+++ Source text +++

The point of this complete rambling is that although Nick might have been uninformed about the UK, you appear to be equally uninformed about the US. Maybe instead of making fun of each other and being rude (this goes for you to Nick), we could actually inform each other about the differences between ourselves and our most important ally.
"you sound like a typical condescending European", that's rude. "Maybe instead of making fun of each other and being rude", maybe you should follow your own suggestion. ;)
Okay, I only thought of Greenwich Village because of the "village" part, and by the modern American definition of suburb it's probably not -- but Google "Greenwich Village suburb" and you get plenty of hits.
Thanks for sharing your definition of American suburbs but isn't this post about a British one? And wasn't I explaining with examples the British definition of suburb? But Wackypedia helps here: "In the United States suburb usually refers to a separate municipality, borough, or unincorporated area outside a town or city. In Ireland and the United Kingdom, suburb merely refers to residential areas outside the city centre, regardless of administrative boundaries."
I don't see that it's relevant that incorrectly addressed mail won't get to it's destination in the USA when I was trying to explain the snobbery of my wife's friend.
"I don't see that it's relevant that incorrectly addressed mail won't get to it's destination in the USA when I was trying to explain the snobbery of my wife's friend."

+++ Excerpted records +++

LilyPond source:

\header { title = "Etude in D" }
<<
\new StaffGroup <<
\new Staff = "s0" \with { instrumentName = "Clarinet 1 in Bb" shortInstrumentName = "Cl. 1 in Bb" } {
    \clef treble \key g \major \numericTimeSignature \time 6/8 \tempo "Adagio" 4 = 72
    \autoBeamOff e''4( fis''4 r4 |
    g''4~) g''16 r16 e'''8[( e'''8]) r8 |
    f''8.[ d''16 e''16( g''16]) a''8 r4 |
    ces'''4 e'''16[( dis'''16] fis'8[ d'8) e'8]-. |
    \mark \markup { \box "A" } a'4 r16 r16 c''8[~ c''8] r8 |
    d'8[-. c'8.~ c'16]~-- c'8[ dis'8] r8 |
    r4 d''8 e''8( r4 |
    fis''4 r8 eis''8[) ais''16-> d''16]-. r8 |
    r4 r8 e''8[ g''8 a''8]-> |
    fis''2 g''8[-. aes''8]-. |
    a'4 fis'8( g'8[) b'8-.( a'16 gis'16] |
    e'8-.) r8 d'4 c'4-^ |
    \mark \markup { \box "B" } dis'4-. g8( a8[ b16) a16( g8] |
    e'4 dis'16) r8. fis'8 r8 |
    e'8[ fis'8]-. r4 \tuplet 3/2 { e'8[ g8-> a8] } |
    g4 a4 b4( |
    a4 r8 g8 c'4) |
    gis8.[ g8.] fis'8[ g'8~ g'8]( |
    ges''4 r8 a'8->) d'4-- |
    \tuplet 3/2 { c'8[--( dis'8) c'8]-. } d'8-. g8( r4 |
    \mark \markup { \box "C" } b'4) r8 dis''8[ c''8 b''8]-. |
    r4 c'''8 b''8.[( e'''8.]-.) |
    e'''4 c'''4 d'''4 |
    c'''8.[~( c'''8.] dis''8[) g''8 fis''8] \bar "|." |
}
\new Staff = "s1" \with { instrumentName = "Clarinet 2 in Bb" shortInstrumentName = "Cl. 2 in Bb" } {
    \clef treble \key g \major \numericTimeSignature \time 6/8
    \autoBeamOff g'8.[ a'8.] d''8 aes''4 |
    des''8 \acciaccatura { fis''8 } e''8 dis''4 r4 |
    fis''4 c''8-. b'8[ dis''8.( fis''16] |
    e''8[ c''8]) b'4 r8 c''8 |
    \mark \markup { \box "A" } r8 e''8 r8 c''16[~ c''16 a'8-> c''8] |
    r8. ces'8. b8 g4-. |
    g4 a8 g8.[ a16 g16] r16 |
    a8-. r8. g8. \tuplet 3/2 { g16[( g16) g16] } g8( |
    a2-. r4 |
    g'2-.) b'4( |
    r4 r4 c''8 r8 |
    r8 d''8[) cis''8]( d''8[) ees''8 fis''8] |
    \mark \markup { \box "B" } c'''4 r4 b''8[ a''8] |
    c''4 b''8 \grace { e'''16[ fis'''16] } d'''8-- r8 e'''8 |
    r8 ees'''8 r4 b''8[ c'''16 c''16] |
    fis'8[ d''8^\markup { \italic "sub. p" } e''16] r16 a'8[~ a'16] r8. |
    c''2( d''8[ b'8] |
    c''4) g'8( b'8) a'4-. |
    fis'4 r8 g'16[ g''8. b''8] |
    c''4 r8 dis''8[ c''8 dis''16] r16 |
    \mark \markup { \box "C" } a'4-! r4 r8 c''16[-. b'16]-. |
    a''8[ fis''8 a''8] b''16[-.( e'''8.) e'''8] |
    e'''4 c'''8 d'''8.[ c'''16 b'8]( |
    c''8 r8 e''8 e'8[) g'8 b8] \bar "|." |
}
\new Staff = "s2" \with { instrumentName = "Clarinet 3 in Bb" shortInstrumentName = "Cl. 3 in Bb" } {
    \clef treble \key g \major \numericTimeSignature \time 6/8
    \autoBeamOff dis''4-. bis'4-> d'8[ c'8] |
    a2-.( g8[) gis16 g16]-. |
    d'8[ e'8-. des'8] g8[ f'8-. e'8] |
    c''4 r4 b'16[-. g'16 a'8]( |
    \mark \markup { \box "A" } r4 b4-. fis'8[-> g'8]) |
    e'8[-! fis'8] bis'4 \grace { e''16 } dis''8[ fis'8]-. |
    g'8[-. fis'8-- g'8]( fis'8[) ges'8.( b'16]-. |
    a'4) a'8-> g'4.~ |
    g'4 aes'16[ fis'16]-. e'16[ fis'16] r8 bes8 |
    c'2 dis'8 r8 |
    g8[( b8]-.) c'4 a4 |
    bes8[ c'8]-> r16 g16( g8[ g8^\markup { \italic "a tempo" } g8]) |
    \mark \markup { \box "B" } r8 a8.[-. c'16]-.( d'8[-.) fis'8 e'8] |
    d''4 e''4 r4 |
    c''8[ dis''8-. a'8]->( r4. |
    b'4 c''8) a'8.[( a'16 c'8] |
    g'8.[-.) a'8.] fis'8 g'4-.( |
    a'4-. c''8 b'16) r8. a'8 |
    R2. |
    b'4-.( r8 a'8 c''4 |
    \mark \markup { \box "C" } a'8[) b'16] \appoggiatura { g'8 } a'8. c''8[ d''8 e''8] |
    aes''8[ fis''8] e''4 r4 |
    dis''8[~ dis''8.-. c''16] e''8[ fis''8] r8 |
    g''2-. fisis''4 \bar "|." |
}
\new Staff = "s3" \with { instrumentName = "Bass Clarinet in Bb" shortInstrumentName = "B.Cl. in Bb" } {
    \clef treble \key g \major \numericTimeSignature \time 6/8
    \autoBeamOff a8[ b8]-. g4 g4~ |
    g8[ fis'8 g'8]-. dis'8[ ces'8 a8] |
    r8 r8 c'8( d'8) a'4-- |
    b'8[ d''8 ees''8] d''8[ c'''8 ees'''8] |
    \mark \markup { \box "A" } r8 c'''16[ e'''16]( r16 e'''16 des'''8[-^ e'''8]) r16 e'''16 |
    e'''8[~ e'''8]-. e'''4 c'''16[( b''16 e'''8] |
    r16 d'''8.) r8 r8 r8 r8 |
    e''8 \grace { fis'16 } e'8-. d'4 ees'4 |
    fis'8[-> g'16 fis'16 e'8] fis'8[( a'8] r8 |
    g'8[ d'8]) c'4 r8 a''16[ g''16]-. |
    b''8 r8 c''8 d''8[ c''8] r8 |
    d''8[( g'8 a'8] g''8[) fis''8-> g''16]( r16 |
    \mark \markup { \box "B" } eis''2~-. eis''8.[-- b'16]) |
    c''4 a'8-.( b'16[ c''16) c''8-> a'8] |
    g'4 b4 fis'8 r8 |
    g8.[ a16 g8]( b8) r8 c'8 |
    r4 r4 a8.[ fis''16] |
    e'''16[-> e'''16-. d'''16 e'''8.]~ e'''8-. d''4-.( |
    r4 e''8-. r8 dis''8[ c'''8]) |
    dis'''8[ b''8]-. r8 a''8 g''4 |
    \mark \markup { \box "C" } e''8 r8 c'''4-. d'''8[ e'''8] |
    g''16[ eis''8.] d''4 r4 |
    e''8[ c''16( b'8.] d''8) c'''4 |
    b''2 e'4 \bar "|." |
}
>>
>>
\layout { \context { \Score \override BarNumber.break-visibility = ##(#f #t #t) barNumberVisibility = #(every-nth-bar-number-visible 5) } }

+++

→ Written request
Carry on the discussion of British and American suburbs, picking up after its final sentence.

→ Exercise result
.I think you both did fairly well at describing how snobbery isn't exactly tied to one country alone and help explain how all this nationality angst is stupid.
They are just places to live! Quit bickering over it being a suburb, town, village, borough, alley, or hole in the wall.
@Vanillacide
You know you're only getting a high rank because of your British accent, right? ;-)
Hi, I'm from Stamford too. Let's be friends.
Something tells me the collective opinion of the Broughton people had little to do with the overall CCTV coverage in Europe Thomas. If they don't want the googlemobile in their town, so be it.
Well done for being the first person to spot the difference between public domain infp and restricted access info. The rest of you: try harder.
I don't disagree with your logic, because that's close to what I thought... "Just because the townspeople could not stop a government from imposing surveillance cameras does not mean that the townspeople now want to invite all scrutiny from any camera."
But, the bigger question is, what privacy is being intruded? If it helps, maybe google should announce their camera will be passing by so the townspeople can stay inside during the few minutes it takes as the car passes. The house is already mostly public domain... it is not cloaked. the people are not so much in the publc domain because you generally control how you interact in the world, and change actions accordingly...
It's not the house they object to being photographed, is it? It's themselves, right? So stay the heck away from the car, and no photo of you will be possible.
The police let the Google car go about it's business, so it must not be illegal...
Yes but those CCTVs aren't available to the public aren't they?
I somewhat agree with what they are saying
I wouldn't want a stranger taking pictures of my house and uploading them to the internet..
Then you'd better erect a fence. You have no expectation of privacy regarding the front of your house. Any one can photograph it at any time, from public property (the street).
I can go online to the tax assessor's website and get a picture of almost any house in my state.
If your tax assessor doesn't have a website, go down to town/city hall and they'll do the same for you, but might charge $1.25 or something for the print.
I came in to make that comment and was beaten to it.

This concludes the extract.